◆ What is needed
The lines to find are those in the entries that hold the word "bathroom"; copy every one of them.

◆ Listed records
========
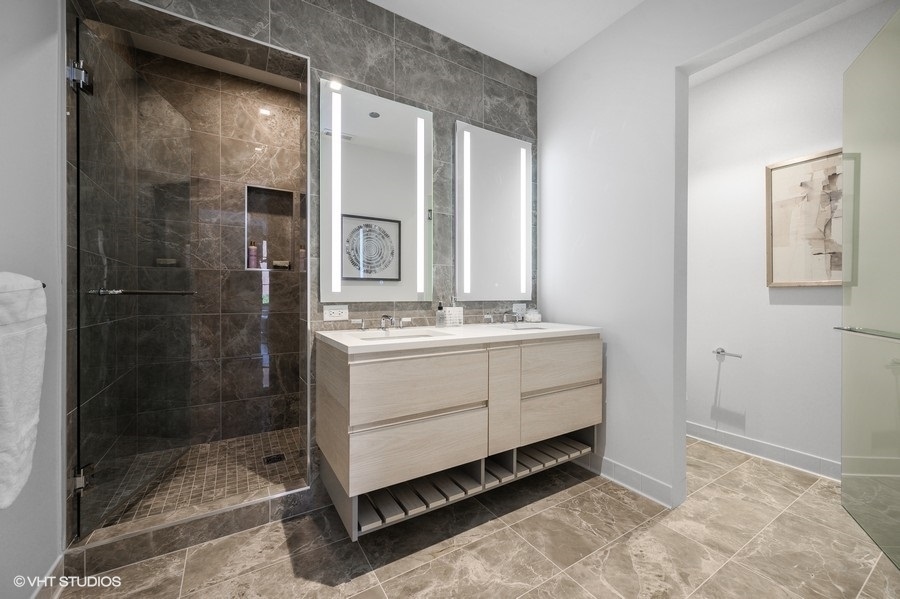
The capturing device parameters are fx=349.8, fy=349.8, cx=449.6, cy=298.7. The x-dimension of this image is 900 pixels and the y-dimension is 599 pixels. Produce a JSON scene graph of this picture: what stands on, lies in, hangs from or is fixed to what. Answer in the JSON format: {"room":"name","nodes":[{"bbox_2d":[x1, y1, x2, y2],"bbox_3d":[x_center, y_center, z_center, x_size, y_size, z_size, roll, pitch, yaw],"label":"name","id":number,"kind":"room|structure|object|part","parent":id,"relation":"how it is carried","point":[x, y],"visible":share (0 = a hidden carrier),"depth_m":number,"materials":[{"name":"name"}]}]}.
{"room":"bathroom","nodes":[
{"label":"bathroom","id":0,"kind":"room"},
{"bbox_2d":[0,0,64,596],"bbox_3d":[-0.995,-0.269,0.396,0.126,2.700,2.610,0,0,-32],"label":"left wall","id":1,"kind":"structure","parent":0,"point":[48,46],"depth_m":1.19,"materials":[{"name":"white paint"}]},
{"bbox_2d":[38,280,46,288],"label":"towel bar","id":2,"kind":"object","parent":1,"relation":"attached to","point":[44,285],"visible":0.28,"depth_m":1.15,"materials":[{"name":"metal"}]},
{"bbox_2d":[0,272,47,508],"bbox_3d":[-1.131,0.222,0.861,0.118,0.576,0.443,0,0,-32],"label":"towel","id":3,"kind":"object","parent":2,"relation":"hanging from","point":[27,425],"visible":1,"depth_m":0.89,"materials":[{"name":"white fabric"}]},
{"bbox_2d":[30,553,64,598],"bbox_3d":[-1.044,1.030,0.627,0.014,0.106,1.684,0,0,-32],"label":"baseboard","id":4,"kind":"structure","parent":1,"relation":"attached to","point":[60,557],"depth_m":1.25,"materials":[{"name":"white paint"}]},
{"bbox_2d":[85,428,306,531],"bbox_3d":[-1.313,1.082,2.185,1.310,0.085,1.111,0,0,-32],"label":"shower floor","id":5,"kind":"structure","parent":0,"point":[249,442],"depth_m":2.08,"materials":[{"name":"tile"}]},
{"bbox_2d":[263,453,285,463],"bbox_3d":[-1.144,1.039,2.279,0.113,0.005,0.109,0,0,-32],"label":"shower drain","id":6,"kind":"object","parent":5,"relation":"in","point":[270,460],"visible":0.94,"depth_m":2.27,"materials":[{"name":"black metal"}]},
{"bbox_2d":[114,37,307,459],"bbox_3d":[-1.568,-0.294,2.699,1.372,2.715,0.117,0,0,-32],"label":"shower back wall","id":7,"kind":"structure","parent":0,"point":[279,154],"depth_m":2.59,"materials":[{"name":"brown tile"}]},
{"bbox_2d":[244,184,295,270],"bbox_3d":[-1.395,-0.529,2.716,0.370,0.631,0.126,0,0,-32],"label":"shower niche","id":8,"kind":"object","parent":7,"relation":"in","point":[263,189],"visible":0.7,"depth_m":2.78,"materials":[{"name":"tile"}]},
{"bbox_2d":[247,240,257,268],"bbox_3d":[-1.497,-0.335,2.657,0.062,0.209,0.061,0,0,-32],"label":"bottle","id":9,"kind":"object","parent":8,"relation":"in","point":[254,248],"visible":0.91,"depth_m":2.63,"materials":[{"name":"pink plastic"}]},
{"bbox_2d":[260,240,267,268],"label":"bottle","id":10,"kind":"object","parent":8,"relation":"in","point":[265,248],"visible":0.91,"depth_m":2.71,"materials":[{"name":"white"}]},
{"bbox_2d":[272,259,290,268],"bbox_3d":[-1.329,-0.269,2.751,0.124,0.062,0.088,0,0,-32],"label":"soap dish","id":11,"kind":"object","parent":8,"relation":"in","point":[275,264],"visible":0.95,"depth_m":2.72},
{"bbox_2d":[105,0,536,499],"bbox_3d":[-0.486,-0.306,2.021,2.704,2.732,0.197,0,0,-32],"label":"tiled wall","id":12,"kind":"structure","parent":0,"point":[360,77],"depth_m":2.02,"materials":[{"name":"grey tile"}]},
{"bbox_2d":[72,18,194,537],"bbox_3d":[-1.572,-0.079,1.789,0.132,2.116,0.788,0,0,-12],"label":"glass shower door","id":13,"kind":"structure","parent":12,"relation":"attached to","point":[78,247],"depth_m":1.65,"materials":[{"name":"glass"}]},
{"bbox_2d":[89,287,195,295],"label":"towel bar","id":14,"kind":"object","parent":13,"relation":"attached to","point":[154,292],"visible":0.92,"depth_m":1.58,"materials":[{"name":"silver metal"}]},
{"bbox_2d":[323,305,348,320],"bbox_3d":[-0.599,0.071,1.837,0.122,0.078,0.009,0,0,-32],"label":"power outlet","id":15,"kind":"object","parent":12,"relation":"attached to","point":[337,313],"visible":0.99,"depth_m":1.83,"materials":[{"name":"white plastic"}]},
{"bbox_2d":[320,77,432,302],"bbox_3d":[-0.388,-0.558,1.961,0.655,1.161,0.029,0,0,-32],"label":"lighted mirror","id":16,"kind":"object","parent":12,"relation":"attached to","point":[354,161],"visible":0.99,"depth_m":1.93,"materials":[{"name":"white mirror"}]},
{"bbox_2d":[316,331,602,537],"bbox_3d":[0.120,0.549,1.946,1.495,0.763,0.592,0,0,-32],"label":"vanity cabinet","id":17,"kind":"object","parent":12,"relation":"attached to","point":[368,365],"visible":0.97,"depth_m":1.63,"materials":[{"name":"wood"}]},
{"bbox_3d":[-0.129,0.707,1.613,0.584,0.250,0.046,0,0,-32],"label":"drawer","id":18,"kind":"part","parent":17,"relation":"part of","materials":[{"name":"wood"}]},
{"bbox_3d":[-0.125,0.407,1.594,0.580,0.274,0.051,0,0,-32],"label":"drawer","id":19,"kind":"part","parent":17,"relation":"part of","materials":[{"name":"wood"}]},
{"bbox_2d":[315,321,602,353],"bbox_3d":[0.103,0.197,2.016,1.468,0.034,0.665,0,0,-32],"label":"countertop","id":20,"kind":"structure","parent":17,"relation":"on","point":[462,329],"depth_m":1.75,"materials":[{"name":"white stone"}]},
{"bbox_2d":[352,314,411,331],"bbox_3d":[-0.343,0.123,1.850,0.331,0.084,0.176,0,0,-32],"label":"faucet","id":21,"kind":"object","parent":20,"relation":"on","point":[384,316],"visible":0.99,"depth_m":1.86,"materials":[{"name":"silver metal"}]},
{"bbox_2d":[357,329,447,340],"bbox_3d":[-0.247,0.254,1.727,0.420,0.131,0.326,0,0,-32],"label":"sink","id":22,"kind":"object","parent":20,"relation":"in","point":[407,336],"visible":0.3,"depth_m":1.87,"materials":[{"name":"white ceramic"}]},
{"bbox_2d":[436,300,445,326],"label":"soap dispenser","id":23,"kind":"object","parent":20,"relation":"on","point":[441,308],"visible":0.98,"depth_m":2.07,"materials":[{"name":"clear glass"}]},
{"bbox_2d":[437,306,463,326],"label":"tissue box","id":24,"kind":"object","parent":20,"relation":"on","point":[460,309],"visible":0.98,"depth_m":2.10,"materials":[{"name":"white"}]},
{"bbox_2d":[484,309,520,325],"bbox_3d":[0.391,0.119,2.230,0.343,0.092,0.180,0,0,-32],"label":"faucet","id":25,"kind":"object","parent":20,"relation":"on","point":[486,316],"visible":0.99,"depth_m":2.24,"materials":[{"name":"silver metal"}]},
{"bbox_2d":[501,322,546,330],"bbox_3d":[0.404,0.247,2.107,0.390,0.143,0.297,0,0,-32],"label":"sink","id":26,"kind":"object","parent":20,"relation":"in","point":[523,327],"visible":0.25,"depth_m":2.23,"materials":[{"name":"white ceramic"}]},
{"bbox_2d":[524,308,541,322],"bbox_3d":[0.578,0.114,2.452,0.114,0.095,0.104,0,0,-32],"label":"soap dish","id":27,"kind":"object","parent":20,"relation":"on","point":[529,316],"visible":0.99,"depth_m":2.42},
{"bbox_3d":[0.271,0.535,1.804,0.163,0.507,0.078,0,0,-32],"label":"cabinet door","id":28,"kind":"part","parent":17,"relation":"part of","materials":[{"name":"wood"}]},
{"bbox_3d":[0.631,0.677,2.036,0.520,0.241,0.039,0,0,-32],"label":"drawer","id":29,"kind":"part","parent":17,"relation":"part of","materials":[{"name":"wood"}]},
{"bbox_3d":[0.631,0.379,1.995,0.528,0.256,0.040,0,0,-32],"label":"drawer","id":30,"kind":"part","parent":17,"relation":"part of","materials":[{"name":"wood"}]},
{"bbox_2d":[455,119,532,300],"bbox_3d":[0.305,-0.559,2.352,0.632,1.137,0.032,0,0,-32],"label":"lighted mirror","id":31,"kind":"object","parent":12,"relation":"attached to","point":[467,289],"visible":0.99,"depth_m":2.32,"materials":[{"name":"white mirror"}]},
{"bbox_2d":[512,303,526,316],"bbox_3d":[0.490,0.072,2.468,0.114,0.084,0.018,0,0,-32],"label":"wall socket","id":32,"kind":"object","parent":12,"relation":"attached to","point":[516,304],"visible":0.92,"depth_m":2.46,"materials":[{"name":"white plastic"}]},
{"bbox_2d":[54,437,899,598],"bbox_3d":[0.628,1.124,1.296,4.037,0.096,3.145,0,0,-32],"label":"tile floor","id":33,"kind":"structure","parent":0,"point":[506,531],"depth_m":1.48,"materials":[{"name":"beige tile"}]},
{"bbox_2d":[69,485,316,577],"bbox_3d":[-1.107,1.016,1.604,0.868,0.101,0.140,0,0,-32],"label":"shower curb","id":34,"kind":"object","parent":33,"relation":"on","point":[247,526],"visible":0.76,"depth_m":1.51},
{"bbox_2d":[839,5,899,570],"bbox_3d":[1.847,-0.059,1.465,0.091,2.267,0.809,0,0,29],"label":"glass door","id":35,"kind":"structure","parent":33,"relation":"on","point":[851,484],"depth_m":1.57,"materials":[{"name":"clear glass"}]},
{"bbox_2d":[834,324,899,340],"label":"towel bar","id":36,"kind":"object","parent":35,"relation":"attached to","point":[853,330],"visible":0.98,"depth_m":1.47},
{"bbox_2d":[368,0,644,74],"bbox_3d":[0.268,-1.686,0.884,3.131,0.102,2.880,0,0,-32],"label":"ceiling","id":37,"kind":"structure","parent":0,"point":[442,32],"depth_m":2.08,"materials":[{"name":"white paint"}]},
{"bbox_2d":[534,1,837,509],"bbox_3d":[1.254,-0.291,1.765,0.132,2.733,2.146,0,0,-32],"label":"right wall","id":38,"kind":"structure","parent":0,"point":[550,72],"depth_m":1.99,"materials":[{"name":"white paint"}]},
{"bbox_2d":[586,451,677,507],"bbox_3d":[0.924,1.014,2.163,0.016,0.111,0.912,0,0,-32],"label":"baseboard","id":39,"kind":"structure","parent":38,"relation":"attached to","point":[631,474],"depth_m":1.98,"materials":[{"name":"white"}]},
{"bbox_2d":[687,0,894,476],"bbox_3d":[2.286,-0.284,2.180,0.119,2.733,2.537,0,0,-32],"label":"toilet room wall","id":40,"kind":"structure","parent":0,"point":[784,309],"depth_m":2.38,"materials":[{"name":"white paint"}]},
{"bbox_2d":[712,347,741,358],"bbox_3d":[1.961,0.386,2.470,0.071,0.052,0.178,0,0,-32],"label":"toilet paper holder","id":41,"kind":"object","parent":40,"relation":"attached to","point":[722,351],"visible":0.97,"depth_m":2.50,"materials":[{"name":"silver metal"}]},
{"bbox_2d":[686,420,840,480],"bbox_3d":[2.191,1.027,2.223,0.015,0.104,1.687,0,0,-32],"label":"baseboard","id":42,"kind":"structure","parent":40,"relation":"attached to","point":[789,451],"depth_m":2.33,"materials":[{"name":"white paint"}]},
{"bbox_2d":[766,147,843,286],"bbox_3d":[2.251,-0.472,2.085,0.031,0.809,0.586,0,0,-32],"label":"framed picture","id":43,"kind":"object","parent":40,"relation":"attached to","point":[816,276],"visible":0.79,"depth_m":2.16,"materials":[{"name":"beige paper"}]}
]}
========
◆ Response for this exercise
{"room":"bathroom","nodes":[
{"label":"bathroom","id":0,"kind":"room"},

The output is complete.